(Task material begins)

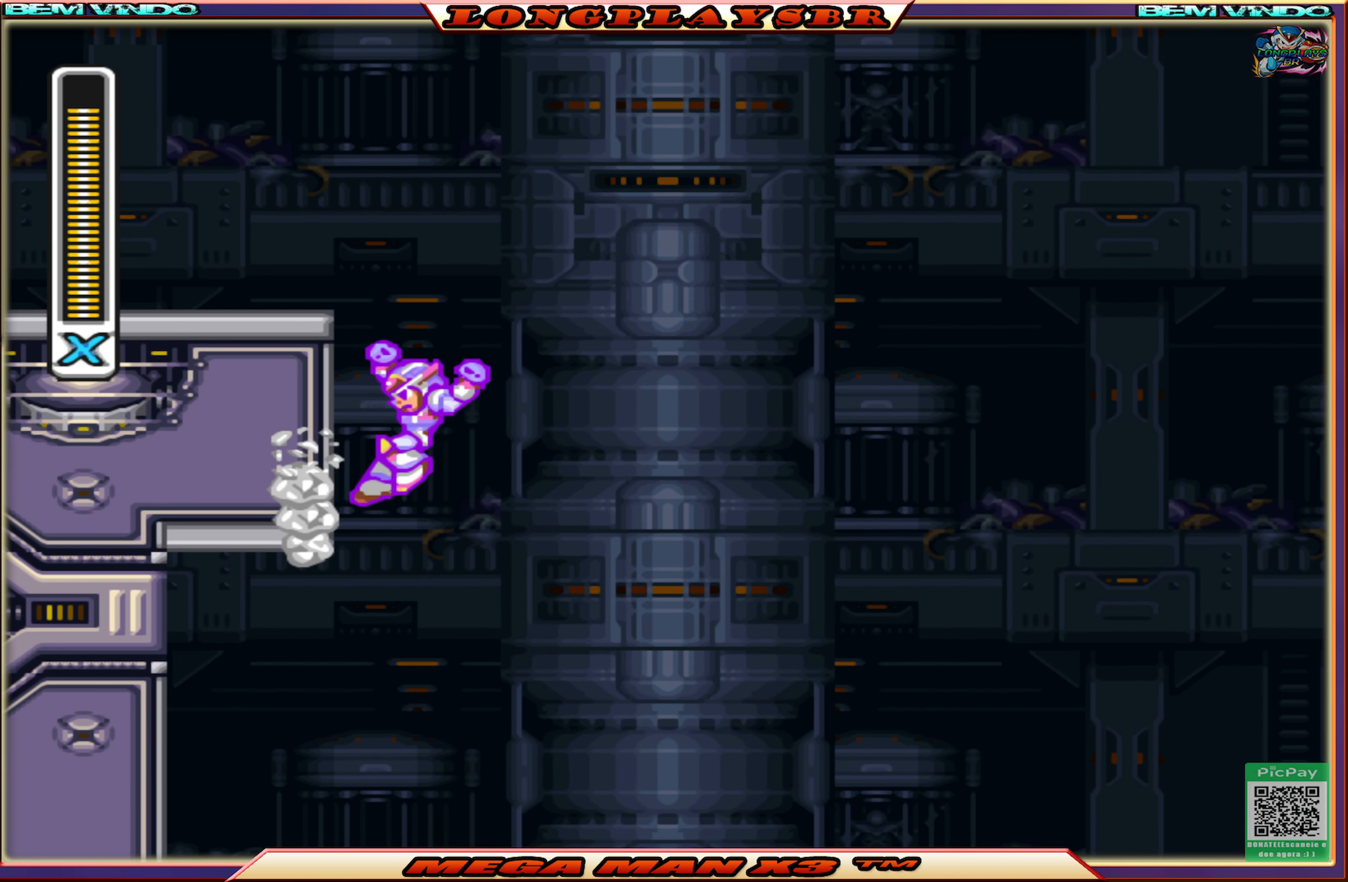
{"buttons": ["CROSS", "CIRCLE", "DPAD_RIGHT"], "left_stick": "center", "right_stick": "center", "events": [[34, "DPAD_UP", "down"], [483, "DPAD_UP", "up"]]}
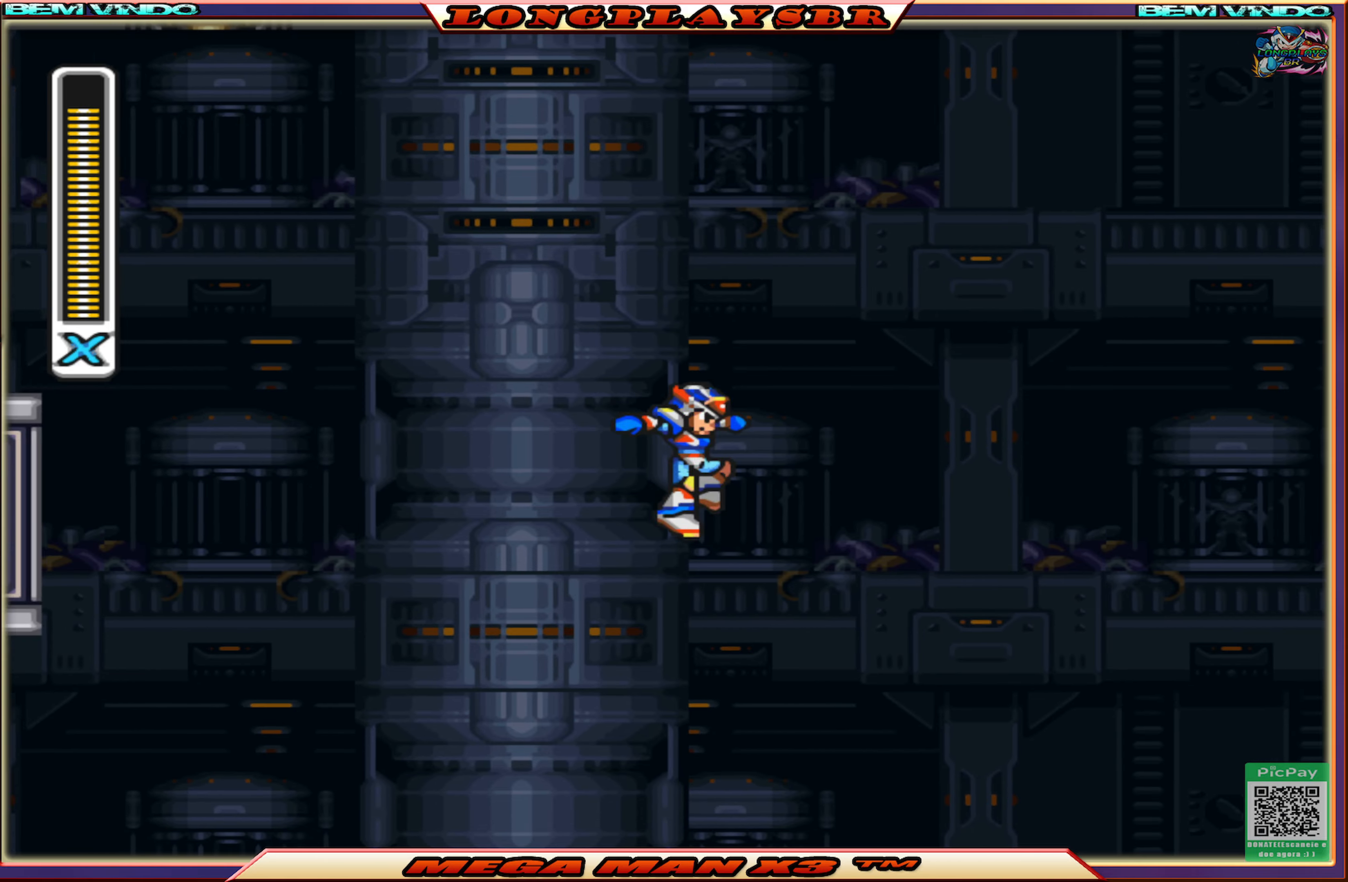
{"buttons": ["CROSS", "CIRCLE", "DPAD_RIGHT"], "left_stick": "center", "right_stick": "center", "events": []}
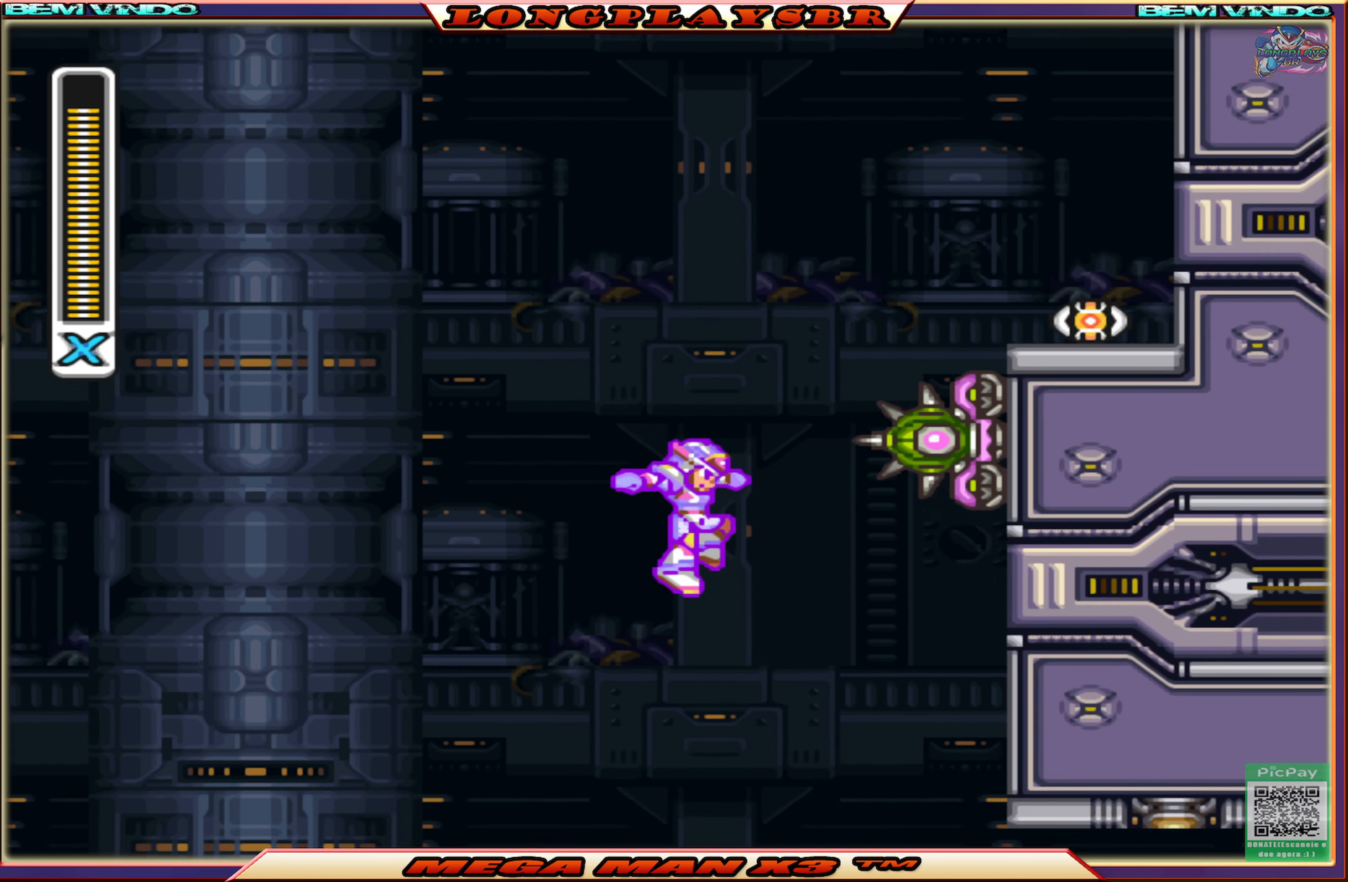
{"buttons": ["CROSS", "DPAD_RIGHT"], "left_stick": "center", "right_stick": "center", "events": [[166, "CIRCLE", "up"], [166, "CROSS", "up"], [250, "CROSS", "down"]]}
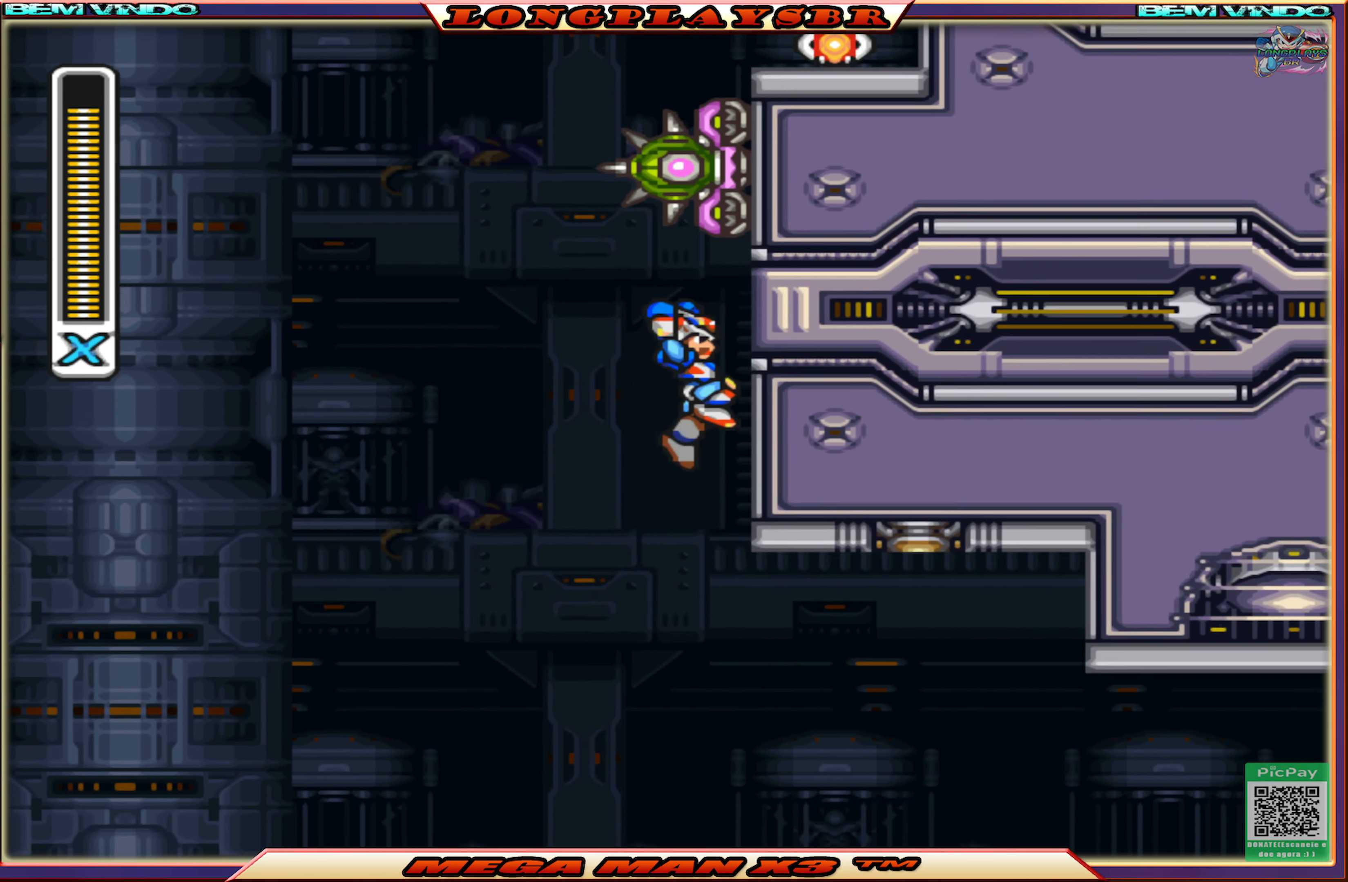
{"buttons": ["DPAD_RIGHT"], "left_stick": "center", "right_stick": "center", "events": [[116, "CROSS", "up"], [200, "CROSS", "down"], [483, "CROSS", "up"]]}
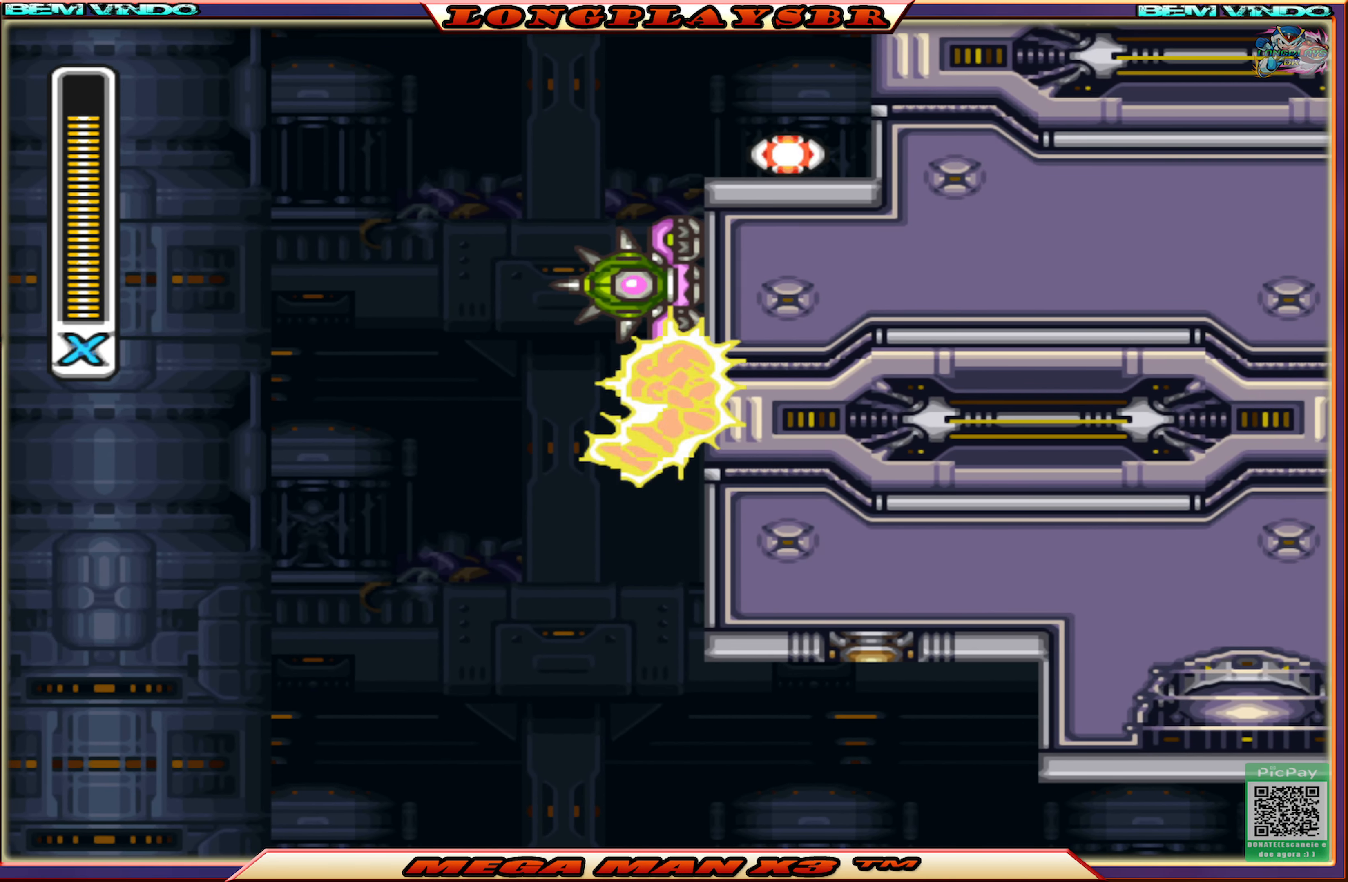
{"buttons": ["CROSS", "DPAD_RIGHT"], "left_stick": "center", "right_stick": "center", "events": [[66, "CROSS", "down"], [416, "CROSS", "up"], [483, "CROSS", "down"]]}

(Task material ends)

About this exercise: Word for word, output the whole listing, but not its pictures.

Written response:
{"buttons": ["CROSS", "CIRCLE", "DPAD_RIGHT"], "left_stick": "center", "right_stick": "center", "events": [[34, "DPAD_UP", "down"], [483, "DPAD_UP", "up"]]}
{"buttons": ["CROSS", "CIRCLE", "DPAD_RIGHT"], "left_stick": "center", "right_stick": "center", "events": []}
{"buttons": ["CROSS", "DPAD_RIGHT"], "left_stick": "center", "right_stick": "center", "events": [[166, "CIRCLE", "up"], [166, "CROSS", "up"], [250, "CROSS", "down"]]}
{"buttons": ["DPAD_RIGHT"], "left_stick": "center", "right_stick": "center", "events": [[116, "CROSS", "up"], [200, "CROSS", "down"], [483, "CROSS", "up"]]}
{"buttons": ["CROSS", "DPAD_RIGHT"], "left_stick": "center", "right_stick": "center", "events": [[66, "CROSS", "down"], [416, "CROSS", "up"], [483, "CROSS", "down"]]}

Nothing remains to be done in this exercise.